Extract Figures from Scholarly Documents
Scholarly documents often contain import results and visual aids in tables or figures embedded in the document. Most existing tools, such as the well known pdfimages, cannot extract those graphics if they are composed of vector graphics or contain text components, and cannot pair them with their associated caption. pdffigures is an easy to use command line tool that can match figures and tables to their captions and is robust to the many different ways figures and tables can be formatted.
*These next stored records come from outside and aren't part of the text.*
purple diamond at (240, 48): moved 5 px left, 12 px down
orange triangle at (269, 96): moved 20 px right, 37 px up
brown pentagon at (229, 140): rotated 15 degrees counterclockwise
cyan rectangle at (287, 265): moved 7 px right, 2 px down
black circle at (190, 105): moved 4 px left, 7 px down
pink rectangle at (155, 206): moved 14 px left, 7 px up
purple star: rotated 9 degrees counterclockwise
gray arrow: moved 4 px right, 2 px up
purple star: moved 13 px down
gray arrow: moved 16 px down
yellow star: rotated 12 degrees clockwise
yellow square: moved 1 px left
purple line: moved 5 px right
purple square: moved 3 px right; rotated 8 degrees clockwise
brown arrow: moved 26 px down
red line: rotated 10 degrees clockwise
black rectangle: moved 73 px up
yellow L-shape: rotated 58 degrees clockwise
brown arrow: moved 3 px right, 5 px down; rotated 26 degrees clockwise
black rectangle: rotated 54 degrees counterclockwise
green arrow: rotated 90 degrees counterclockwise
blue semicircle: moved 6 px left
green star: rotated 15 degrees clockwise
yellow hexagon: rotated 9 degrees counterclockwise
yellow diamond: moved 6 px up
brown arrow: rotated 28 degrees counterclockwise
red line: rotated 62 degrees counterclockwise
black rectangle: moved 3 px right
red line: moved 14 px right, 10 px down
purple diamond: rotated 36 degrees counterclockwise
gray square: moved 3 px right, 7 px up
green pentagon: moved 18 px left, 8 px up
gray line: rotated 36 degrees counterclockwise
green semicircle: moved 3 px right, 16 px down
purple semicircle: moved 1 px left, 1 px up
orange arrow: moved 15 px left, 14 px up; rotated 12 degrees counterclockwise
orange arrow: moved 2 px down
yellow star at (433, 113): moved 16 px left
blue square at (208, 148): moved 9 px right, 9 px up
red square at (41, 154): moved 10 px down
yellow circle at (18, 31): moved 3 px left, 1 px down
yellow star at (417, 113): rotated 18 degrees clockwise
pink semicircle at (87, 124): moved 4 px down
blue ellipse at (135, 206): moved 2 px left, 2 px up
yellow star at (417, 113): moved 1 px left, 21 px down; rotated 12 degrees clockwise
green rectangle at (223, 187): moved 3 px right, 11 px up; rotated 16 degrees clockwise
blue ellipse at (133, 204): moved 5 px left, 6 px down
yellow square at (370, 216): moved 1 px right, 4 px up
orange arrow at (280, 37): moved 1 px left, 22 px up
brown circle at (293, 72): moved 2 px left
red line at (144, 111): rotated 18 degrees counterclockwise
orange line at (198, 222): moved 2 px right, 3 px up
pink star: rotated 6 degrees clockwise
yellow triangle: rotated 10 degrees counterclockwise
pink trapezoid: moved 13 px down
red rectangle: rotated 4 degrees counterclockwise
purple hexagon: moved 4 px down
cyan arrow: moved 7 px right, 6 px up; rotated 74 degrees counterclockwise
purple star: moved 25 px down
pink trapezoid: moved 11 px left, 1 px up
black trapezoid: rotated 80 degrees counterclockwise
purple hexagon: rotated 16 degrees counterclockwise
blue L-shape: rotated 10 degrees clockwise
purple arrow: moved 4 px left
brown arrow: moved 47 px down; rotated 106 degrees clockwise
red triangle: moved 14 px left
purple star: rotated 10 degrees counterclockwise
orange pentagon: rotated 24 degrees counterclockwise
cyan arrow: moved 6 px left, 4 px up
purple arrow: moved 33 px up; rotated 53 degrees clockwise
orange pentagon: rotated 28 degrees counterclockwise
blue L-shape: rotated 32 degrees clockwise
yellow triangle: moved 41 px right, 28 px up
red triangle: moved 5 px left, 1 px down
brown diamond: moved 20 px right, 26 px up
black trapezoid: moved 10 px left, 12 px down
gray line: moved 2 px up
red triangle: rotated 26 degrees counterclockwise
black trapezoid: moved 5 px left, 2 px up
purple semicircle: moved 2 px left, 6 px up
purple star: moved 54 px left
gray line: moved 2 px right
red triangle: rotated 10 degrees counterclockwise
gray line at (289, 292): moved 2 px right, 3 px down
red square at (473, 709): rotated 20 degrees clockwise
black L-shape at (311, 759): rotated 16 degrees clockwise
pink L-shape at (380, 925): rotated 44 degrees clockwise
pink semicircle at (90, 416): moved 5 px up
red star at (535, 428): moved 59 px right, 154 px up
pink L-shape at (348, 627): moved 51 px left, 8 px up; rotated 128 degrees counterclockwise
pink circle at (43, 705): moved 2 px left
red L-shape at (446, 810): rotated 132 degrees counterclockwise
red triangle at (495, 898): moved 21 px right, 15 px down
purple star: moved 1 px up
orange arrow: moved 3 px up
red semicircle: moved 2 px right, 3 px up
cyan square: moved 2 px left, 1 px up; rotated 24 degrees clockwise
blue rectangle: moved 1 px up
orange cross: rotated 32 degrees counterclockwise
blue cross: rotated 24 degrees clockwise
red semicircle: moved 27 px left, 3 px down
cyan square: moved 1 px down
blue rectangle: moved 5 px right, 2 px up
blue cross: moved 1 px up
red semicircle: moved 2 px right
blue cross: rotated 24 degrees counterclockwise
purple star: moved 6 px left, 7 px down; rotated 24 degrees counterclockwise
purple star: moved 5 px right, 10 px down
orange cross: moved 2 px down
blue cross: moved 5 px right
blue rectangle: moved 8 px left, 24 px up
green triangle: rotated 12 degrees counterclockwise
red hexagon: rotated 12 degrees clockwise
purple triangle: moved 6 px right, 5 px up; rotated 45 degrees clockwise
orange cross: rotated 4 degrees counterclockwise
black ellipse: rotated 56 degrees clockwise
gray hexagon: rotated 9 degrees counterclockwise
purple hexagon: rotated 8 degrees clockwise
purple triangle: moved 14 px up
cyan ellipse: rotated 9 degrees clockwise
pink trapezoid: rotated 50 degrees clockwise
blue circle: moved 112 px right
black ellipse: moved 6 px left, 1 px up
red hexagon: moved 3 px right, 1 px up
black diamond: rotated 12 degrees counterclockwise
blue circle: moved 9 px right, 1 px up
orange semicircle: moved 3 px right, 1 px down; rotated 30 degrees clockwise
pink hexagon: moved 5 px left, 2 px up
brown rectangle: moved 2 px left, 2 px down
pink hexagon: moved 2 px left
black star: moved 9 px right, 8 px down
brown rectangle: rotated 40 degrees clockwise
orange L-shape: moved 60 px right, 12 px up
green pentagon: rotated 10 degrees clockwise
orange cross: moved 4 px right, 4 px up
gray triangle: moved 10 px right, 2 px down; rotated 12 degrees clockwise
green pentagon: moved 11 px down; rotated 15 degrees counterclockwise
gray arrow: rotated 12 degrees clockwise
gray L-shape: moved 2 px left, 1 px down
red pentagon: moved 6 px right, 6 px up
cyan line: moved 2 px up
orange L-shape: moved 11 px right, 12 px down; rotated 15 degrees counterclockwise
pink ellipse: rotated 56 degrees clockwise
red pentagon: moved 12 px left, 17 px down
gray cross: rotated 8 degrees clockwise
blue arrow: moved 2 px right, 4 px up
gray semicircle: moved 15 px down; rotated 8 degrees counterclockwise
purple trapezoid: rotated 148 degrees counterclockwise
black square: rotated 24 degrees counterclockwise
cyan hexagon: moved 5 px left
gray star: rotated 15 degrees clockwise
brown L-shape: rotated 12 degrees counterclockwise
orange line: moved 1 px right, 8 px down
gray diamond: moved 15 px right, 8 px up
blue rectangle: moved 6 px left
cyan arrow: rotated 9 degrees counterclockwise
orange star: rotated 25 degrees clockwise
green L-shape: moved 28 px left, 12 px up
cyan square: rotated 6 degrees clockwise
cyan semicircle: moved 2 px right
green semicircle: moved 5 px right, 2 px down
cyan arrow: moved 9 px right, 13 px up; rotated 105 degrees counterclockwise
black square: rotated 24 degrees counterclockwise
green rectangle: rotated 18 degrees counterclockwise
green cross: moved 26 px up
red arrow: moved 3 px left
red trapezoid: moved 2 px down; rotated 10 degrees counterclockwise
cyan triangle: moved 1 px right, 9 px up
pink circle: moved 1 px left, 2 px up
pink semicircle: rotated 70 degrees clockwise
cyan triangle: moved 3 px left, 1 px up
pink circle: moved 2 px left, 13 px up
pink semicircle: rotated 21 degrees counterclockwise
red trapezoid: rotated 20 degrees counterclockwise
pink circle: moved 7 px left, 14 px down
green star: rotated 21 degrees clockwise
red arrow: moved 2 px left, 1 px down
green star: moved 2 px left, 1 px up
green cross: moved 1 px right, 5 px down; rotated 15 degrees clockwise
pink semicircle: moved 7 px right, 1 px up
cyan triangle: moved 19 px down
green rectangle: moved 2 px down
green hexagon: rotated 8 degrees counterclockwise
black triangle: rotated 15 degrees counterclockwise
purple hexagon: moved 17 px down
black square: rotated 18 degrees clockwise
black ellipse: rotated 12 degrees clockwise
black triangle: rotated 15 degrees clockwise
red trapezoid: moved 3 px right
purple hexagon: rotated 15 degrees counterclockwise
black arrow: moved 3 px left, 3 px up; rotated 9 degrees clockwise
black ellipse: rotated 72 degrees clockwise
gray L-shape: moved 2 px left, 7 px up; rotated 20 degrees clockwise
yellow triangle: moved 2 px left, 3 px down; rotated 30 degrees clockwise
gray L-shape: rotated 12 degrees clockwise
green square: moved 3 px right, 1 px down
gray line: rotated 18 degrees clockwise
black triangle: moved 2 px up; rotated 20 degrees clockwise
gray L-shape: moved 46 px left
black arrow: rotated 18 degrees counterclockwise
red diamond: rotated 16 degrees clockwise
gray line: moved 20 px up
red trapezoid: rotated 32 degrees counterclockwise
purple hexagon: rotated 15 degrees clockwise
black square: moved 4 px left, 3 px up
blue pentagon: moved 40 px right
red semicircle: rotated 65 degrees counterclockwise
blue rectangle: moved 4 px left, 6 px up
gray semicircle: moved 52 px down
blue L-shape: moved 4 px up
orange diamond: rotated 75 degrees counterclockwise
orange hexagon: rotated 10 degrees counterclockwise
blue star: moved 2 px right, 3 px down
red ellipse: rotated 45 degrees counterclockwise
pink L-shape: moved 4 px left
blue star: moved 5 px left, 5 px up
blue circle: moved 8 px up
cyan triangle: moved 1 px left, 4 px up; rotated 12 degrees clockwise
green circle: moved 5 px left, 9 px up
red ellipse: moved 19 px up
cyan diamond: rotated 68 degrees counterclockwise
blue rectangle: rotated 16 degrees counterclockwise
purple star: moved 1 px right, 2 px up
Identifying and extracting figures and tables along with their captions from scholarly articles is important both as a way of providing tools for article summarization, and as part of larger systems that seek to gain deeper, semantic understanding of these articles. While many "off-the-shelf" tools exist that can extract embedded images from these documents, e.g. PDFBox, Poppler, etc., these tools are unable to extract tables, captions, and figures composed of vector graphics. Our proposed approach analyzes the structure of individual pages of a document by detecting chunks of body text, and locates the areas wherein figures or tables could reside by reasoning about the empty regions within that text. This method can extract a wide variety of figures because it does not make strong assumptions about the format of the figures embedded in the document, as long as they can be differentiated from the main article's text. Our algorithm also demonstrates a caption-to-figure matching component that is effective even in cases where individual captions are adjacent to multiple figures. Our contribution also includes methods for leveraging particular consistency and formatting assumptions to identify titles, body text and captions within each article. We introduce a new dataset of 150 computer science papers along with ground truth labels for the locations of the figures, tables and captions within them. Our algorithm achieves 96% precision at 92% recall when tested against this dataset, surpassing previous state of the art. We release our dataset, code, and evaluation scripts on our project website for enabling future research.
Our implementation can be found on github.
Data to evaluate our extractor was gathered from a variety of computer science conferences and then hand annotated. In total 150 papers were annotated, resulting in 458 figures and 190 tables. Bounding regions for figures, tables, and captions were identified using LabelMe and post processed to get cropped bounding squares.
We have evaluated both our extractor and a baseline extractor originally built targeting paper for high energy physics.
We have run our extractor on a corpus of papers from the ACL Anthology.